The Angel Tax issue has been an albatross around the neck of Indian start-ups ever since this UPA-era law began being used to target them by the tax department.While the government has made great strides in improving the lot of start-ups on many fronts — corporate compliance, fund raising, FDI, etc, the singular issue that still remains unaddressed has been taxation. While section 56(2)(viib) has been labelled the “Angel Tax”, make no mistake that it discriminates against all Indian investors, whether you’re an individual, public listed company, mutual fund or even LIC! No other country in the world has a policy in this vein against its own citizens.

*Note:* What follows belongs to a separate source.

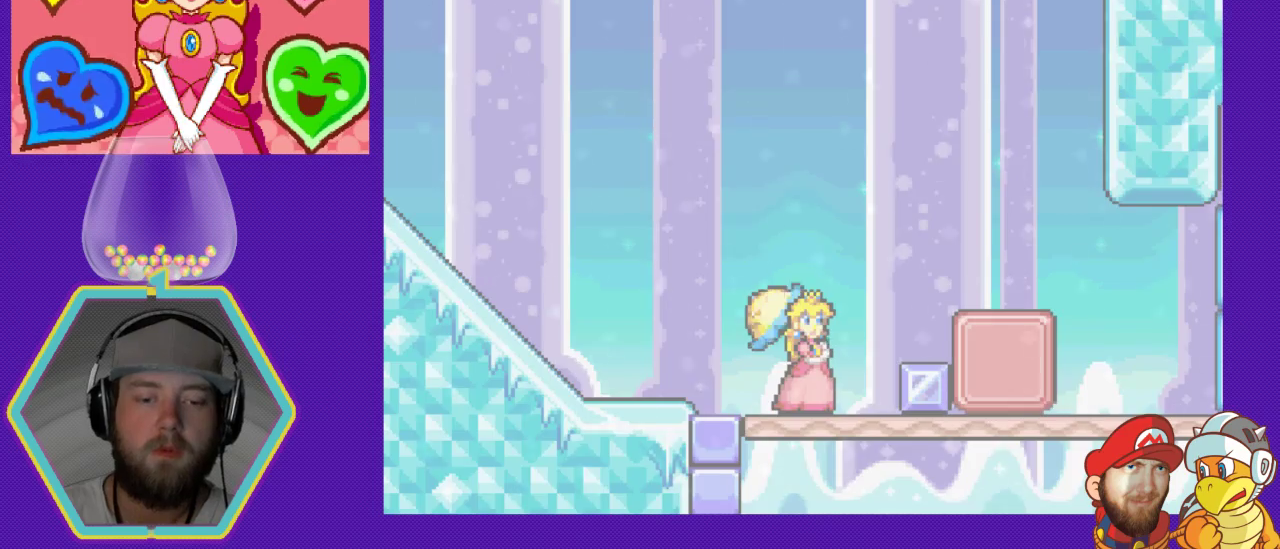
{"buttons": [], "events": []}
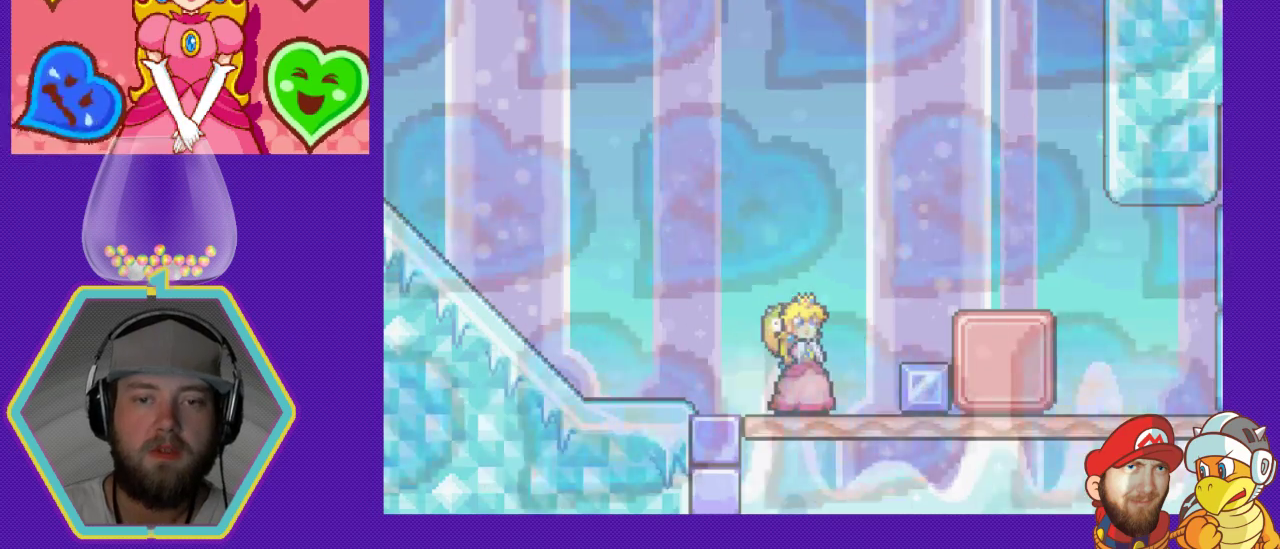
{"buttons": ["DPAD_LEFT"], "events": [[333, "DPAD_LEFT", "down"]]}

The latest circular has been touted on social media as a major sigh of relief to all Indian start-ups, but it leaves a lot to be desired for. The major points are that it covers only companies who have raised up to Rs 10 crore throughout their lives, only people of a certain financial pedigree — above `50 lakh in income and having a net worth of Rs 2 crore can freely invest into start-ups and it specifically excludes all start-ups who have received assessments orders from succour under this circular.
The circular is well intentioned, make no mistake about it. It has introduced the concept of an accredited investor — a perennial ask of Indian investors, albeit in a rigid fashion. Accredited investor is a globally accepted practice of allowing financially sophisticated investors to invest into risky asset classes sans the protection offered to retail investors. But nowhere has it been used as a mandatory requirement, sans which the entire investment may be liable to tax. Furthermore, the threshold in place worldwide is disjunctive — either a minimum income stream or a minimum net worth, not both.
The clause is especially harsh against people from the middle class and other walks and prevents them from beginning their entrepreneurial dreams. Prime minister Modi in June 2018 stated that start-ups are no longer confined to big cities, with smaller towns and villages emerging as exciting hubs of innovation. “Adequate capital, courage and connecting with people are required for excelling in the start-up sector”, he’s been quoted saying. Nowhere did he mention an economic threshold for following your dreams or supporting family members eager to take the entrepreneurial plunge. This clause will exclude family and friends of entrepreneurs from supporting their wards just because they don’t meet these criteria. The clause also places a glass ceiling on the size of companies by limiting their capital raises to only Rs 10 crore throughout their lifetime. A sum of $1.4 million barely qualifies as a seed round in the US or Singapore, but is supposed to sustain an Indian start-up till they IPO.
The finance minister Arun Jaitley has gone on record to state, “entrepreneurs need freedom from the state, the sector should be less regulated. India’s IT sector grew because we had no laws restraining them”. So why is the tax department working so hard to regulate domestic capital flows to Indian start-ups? Out of the $38.5 billion raised by Indian start-ups from 2014 to 2018, barely 10% of it came from domestic sources. Placing artificial barriers like the ones stated in the circular will erode this even further. It seems like the tax department will only be satisfied gaining 20% from capital gains and seeing the other 80% leave the country, instead of looking to incentivise domestic investment so that 100% of the proceeds remain in the country.
If the government seeks to provide relief to aggrieved start-ups, they should amend the circular to state that the angel tax should not apply to any investment below `10 crore received in a start-upper year from Indian investors provided that the start-up has the PAN of the investors, to investors who have registered themselves with DIPP as accredited investors, regardless of the quantum of investment. The threshold stated should also be either a minimum income of `25 lakh or a net worth of at least `1 crore and any start-up who has received an assessment order should be able to seek recourse under this circular during their appeal.
A tax on investments is counterproductive. All investments go towards the creation of assets to generate income, which in turn is taxed. Hence the name “income tax”, not “investment tax”. The notion of funding start-ups through high premia to launder unaccounted funds has been addressed by the current Company’s Act, which states that all investments need to come through banking channels accompanied by the investor’s PAN. Nobody will seek to launder funds when the paper trail is this blatant. Roundtripping of funds is another argument preferred, which falls flat as the “angel tax” section doesn’t apply to foreign funds anyway! Getting any money out of the country requires a litany of forms to be filed, as does receiving money from foreign sources. This anti-abuse measure has now become a tax farming tool and needs to be stopped.
We should stop using the term “angel tax” and instead call it what it is — an “Indian tax”. It actively taxes your investment purely on the basis of it being from Indian sources. Why are Indian investors treated as children of a lesser god in their own country? Are they children of a lesser god? We need PM Modi to step in and address this, lest India becomes a digital colony.